Created attachment 1026764 [details] ip route show table all
0.0.0.0 10.10.183.254 0.0.0.0 UG 0 0 0 rhevm seems perfect. The lack of upgrade.log is most disturbing. Have you ever seen an upgraded 3.5 setup lacking it? /var/log/message-20150517 has disturbing logs. Could it be that vdsm was upgraded while it was running? Was the host put on maintenance beforehence? We try hard to keep this working, but it is not the recommended way. May 14 17:01:59 cisco-b200m3-01 abrt: detected unhandled Python exception in '/usr/share/vdsm/supervdsmServer' May 14 17:01:59 cisco-b200m3-01 abrtd: New client connected May 14 17:01:59 cisco-b200m3-01 abrtd: Directory 'pyhook-2015-05-14-17:01:59-28780' creation detected May 14 17:01:59 cisco-b200m3-01 abrt-server[28786]: Saved Python crash dump of pid 28780 to /var/spool/abrt/pyhook-2015-05-14-17:01:59-28780 May 14 17:01:59 cisco-b200m3-01 respawn: slave '/usr/share/vdsm/supervdsmServer --sockfile /var/run/vdsm/svdsm.sock --pidfile /var/run/vdsm/supervdsmd.pid' died too quickly, respawning slave and lots of May 15 16:22:09 cisco-b200m3-01 kernel: Neighbour table overflow.

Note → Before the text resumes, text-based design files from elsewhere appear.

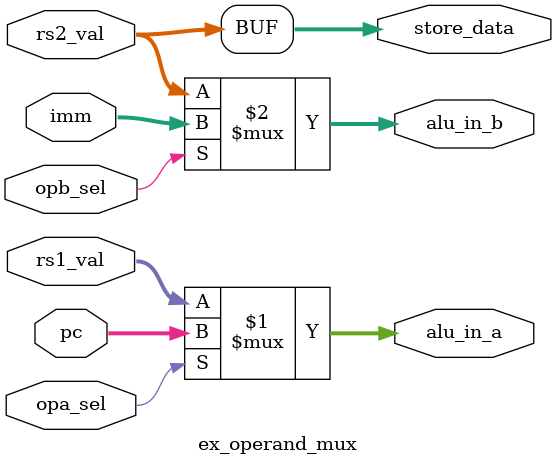
<source format=v>
module ex_operand_mux (
   
    input  wire [31:0] rs1_val,
    input  wire [31:0] rs2_val,
    input  wire [31:0] imm,
    input  wire [31:0] pc,

    input  wire        opa_sel, // 0 = rs1, 1 = pc
    input  wire        opb_sel, // 0 = rs2, 1 = imm

    output wire [31:0] alu_in_a,
    output wire [31:0] alu_in_b,

    // ----------------------------
    // Store data (always rs2)
    // ----------------------------
    output wire [31:0] store_data
);

    // Operand A selection
    assign alu_in_a = opa_sel ? pc  : rs1_val;

    // Operand B selection
    assign alu_in_b = opb_sel ? imm : rs2_val;

    // Store data is always rs2 (no mux)
    assign store_data = rs2_val;

endmodule


</source>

The host was in maintenance, of course. However, I could not get to it since long time after the upgrade and I could not get to the console (ucs blades...), so I had to reboot it (using power management). Once it got back, I could ssh into it, but could not get to the storage. So that's how I discovered it didn't have default route.
Please reopen if you have a reproduction environment.